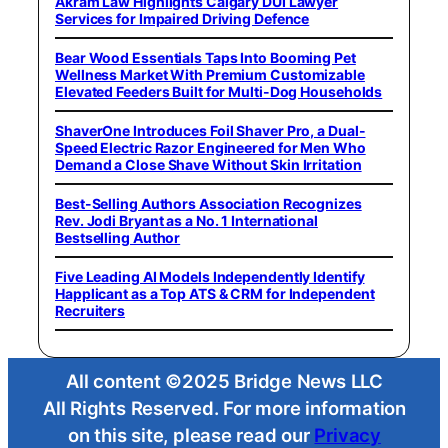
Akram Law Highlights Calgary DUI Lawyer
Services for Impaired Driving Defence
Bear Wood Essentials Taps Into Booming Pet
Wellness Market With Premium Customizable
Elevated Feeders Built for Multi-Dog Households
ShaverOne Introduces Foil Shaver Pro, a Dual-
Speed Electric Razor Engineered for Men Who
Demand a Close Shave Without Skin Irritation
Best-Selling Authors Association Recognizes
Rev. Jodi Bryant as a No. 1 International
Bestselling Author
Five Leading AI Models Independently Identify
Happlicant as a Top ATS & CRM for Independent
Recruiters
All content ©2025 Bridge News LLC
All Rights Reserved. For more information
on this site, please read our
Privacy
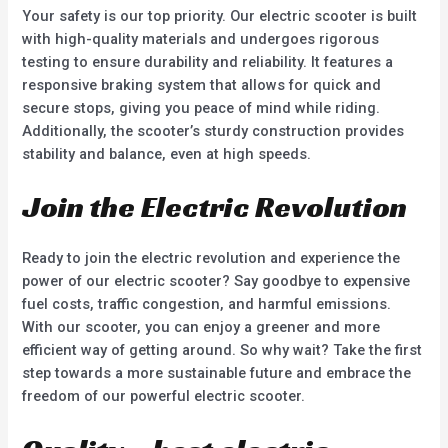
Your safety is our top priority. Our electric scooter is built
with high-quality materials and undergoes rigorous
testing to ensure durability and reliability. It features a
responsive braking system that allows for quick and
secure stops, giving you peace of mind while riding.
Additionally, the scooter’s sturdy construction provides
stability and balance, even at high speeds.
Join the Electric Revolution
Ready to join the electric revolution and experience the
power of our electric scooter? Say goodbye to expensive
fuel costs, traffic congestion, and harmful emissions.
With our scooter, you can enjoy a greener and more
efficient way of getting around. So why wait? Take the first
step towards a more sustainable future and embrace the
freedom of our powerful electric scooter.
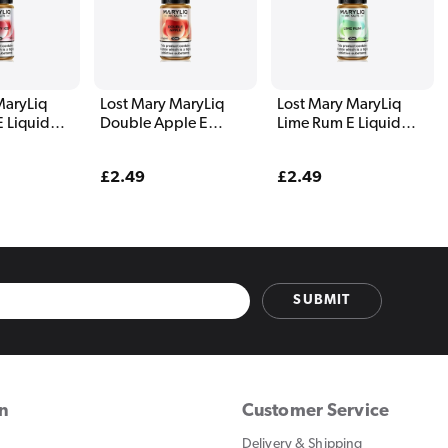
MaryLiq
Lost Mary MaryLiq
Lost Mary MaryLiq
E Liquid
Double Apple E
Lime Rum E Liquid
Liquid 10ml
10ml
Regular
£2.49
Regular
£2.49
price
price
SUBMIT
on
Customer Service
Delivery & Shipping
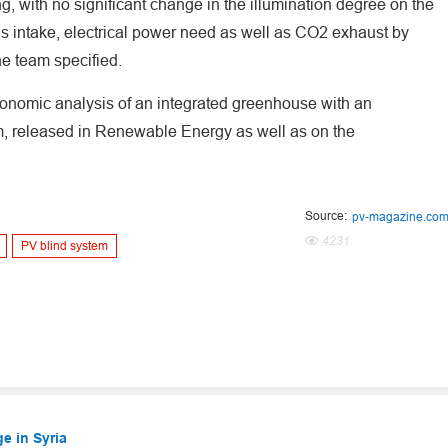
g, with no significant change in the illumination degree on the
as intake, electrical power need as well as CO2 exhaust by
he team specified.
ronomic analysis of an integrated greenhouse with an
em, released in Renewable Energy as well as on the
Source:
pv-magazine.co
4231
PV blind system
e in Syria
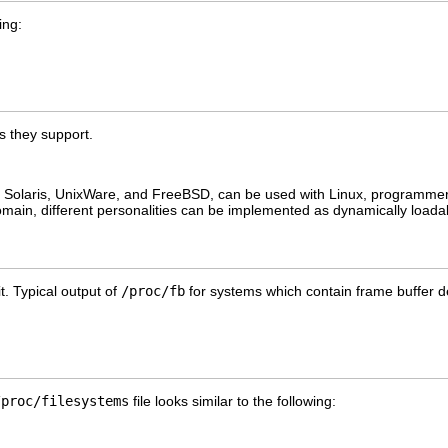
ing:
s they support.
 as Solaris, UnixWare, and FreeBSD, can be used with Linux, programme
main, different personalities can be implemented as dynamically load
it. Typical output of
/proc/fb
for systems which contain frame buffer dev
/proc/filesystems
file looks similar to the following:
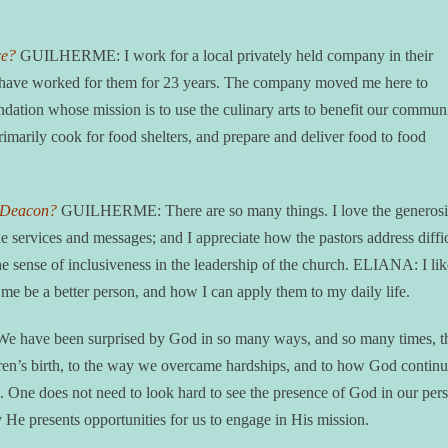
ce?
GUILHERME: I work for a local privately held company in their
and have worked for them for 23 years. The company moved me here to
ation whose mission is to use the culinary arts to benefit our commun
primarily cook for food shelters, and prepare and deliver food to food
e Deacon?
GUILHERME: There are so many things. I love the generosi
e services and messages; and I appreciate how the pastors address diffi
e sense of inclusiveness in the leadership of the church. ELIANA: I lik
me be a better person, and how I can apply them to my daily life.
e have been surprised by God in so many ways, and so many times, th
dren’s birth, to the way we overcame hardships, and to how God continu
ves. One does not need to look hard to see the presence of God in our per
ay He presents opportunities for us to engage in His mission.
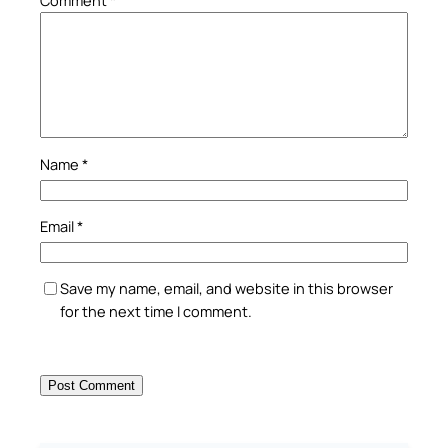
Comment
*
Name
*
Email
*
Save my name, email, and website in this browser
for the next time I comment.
-*-
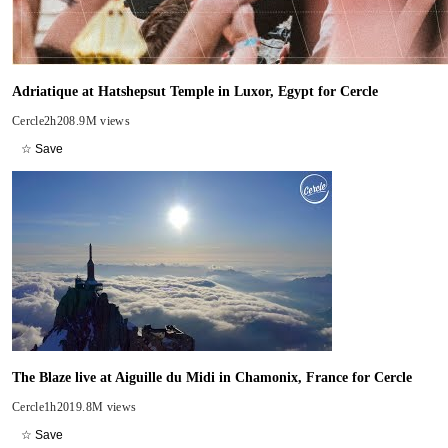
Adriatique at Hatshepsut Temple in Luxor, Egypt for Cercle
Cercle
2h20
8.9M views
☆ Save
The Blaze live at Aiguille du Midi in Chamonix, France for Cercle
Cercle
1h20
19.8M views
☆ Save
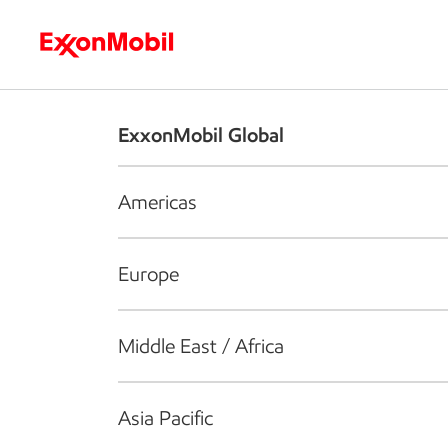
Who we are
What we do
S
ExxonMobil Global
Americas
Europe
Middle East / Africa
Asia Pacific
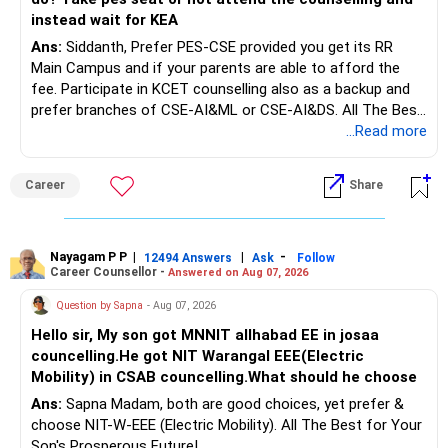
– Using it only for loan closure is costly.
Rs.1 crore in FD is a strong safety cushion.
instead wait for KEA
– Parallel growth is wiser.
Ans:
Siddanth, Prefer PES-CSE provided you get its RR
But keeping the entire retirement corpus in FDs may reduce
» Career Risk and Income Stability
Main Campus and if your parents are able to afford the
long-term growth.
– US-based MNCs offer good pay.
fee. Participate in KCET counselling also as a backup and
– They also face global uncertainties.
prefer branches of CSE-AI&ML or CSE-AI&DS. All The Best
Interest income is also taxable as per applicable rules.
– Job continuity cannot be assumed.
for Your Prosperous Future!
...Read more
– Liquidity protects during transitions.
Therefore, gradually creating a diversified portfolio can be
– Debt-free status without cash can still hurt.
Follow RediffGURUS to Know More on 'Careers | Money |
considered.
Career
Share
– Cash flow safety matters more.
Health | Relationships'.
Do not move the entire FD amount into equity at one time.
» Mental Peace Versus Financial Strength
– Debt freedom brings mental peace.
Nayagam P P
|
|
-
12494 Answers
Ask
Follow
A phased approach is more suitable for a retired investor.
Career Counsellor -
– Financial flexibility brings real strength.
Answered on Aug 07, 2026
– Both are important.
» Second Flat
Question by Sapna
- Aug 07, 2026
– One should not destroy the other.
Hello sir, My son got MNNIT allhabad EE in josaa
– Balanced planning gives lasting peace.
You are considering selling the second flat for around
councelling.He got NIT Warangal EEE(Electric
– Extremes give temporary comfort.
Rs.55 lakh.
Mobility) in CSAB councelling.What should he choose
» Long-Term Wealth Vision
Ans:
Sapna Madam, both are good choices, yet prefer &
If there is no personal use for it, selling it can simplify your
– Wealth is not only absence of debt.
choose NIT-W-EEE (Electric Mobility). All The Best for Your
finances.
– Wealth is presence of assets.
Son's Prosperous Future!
-*-
Task description
Print only what lies in the material above starting at the line with "Siddanth, Prefer PES-CSE" and ending at the line with "Interest income is", every line exactly as given.

Answer below
Siddanth, Prefer PES-CSE provided you get its RR
But keeping the entire retirement corpus in FDs may reduce
» Career Risk and Income Stability
Main Campus and if your parents are able to afford the
long-term growth.
– US-based MNCs offer good pay.
fee. Participate in KCET counselling also as a backup and
– They also face global uncertainties.
prefer branches of CSE-AI&ML or CSE-AI&DS. All The Best
Interest income is also taxable as per applicable rules.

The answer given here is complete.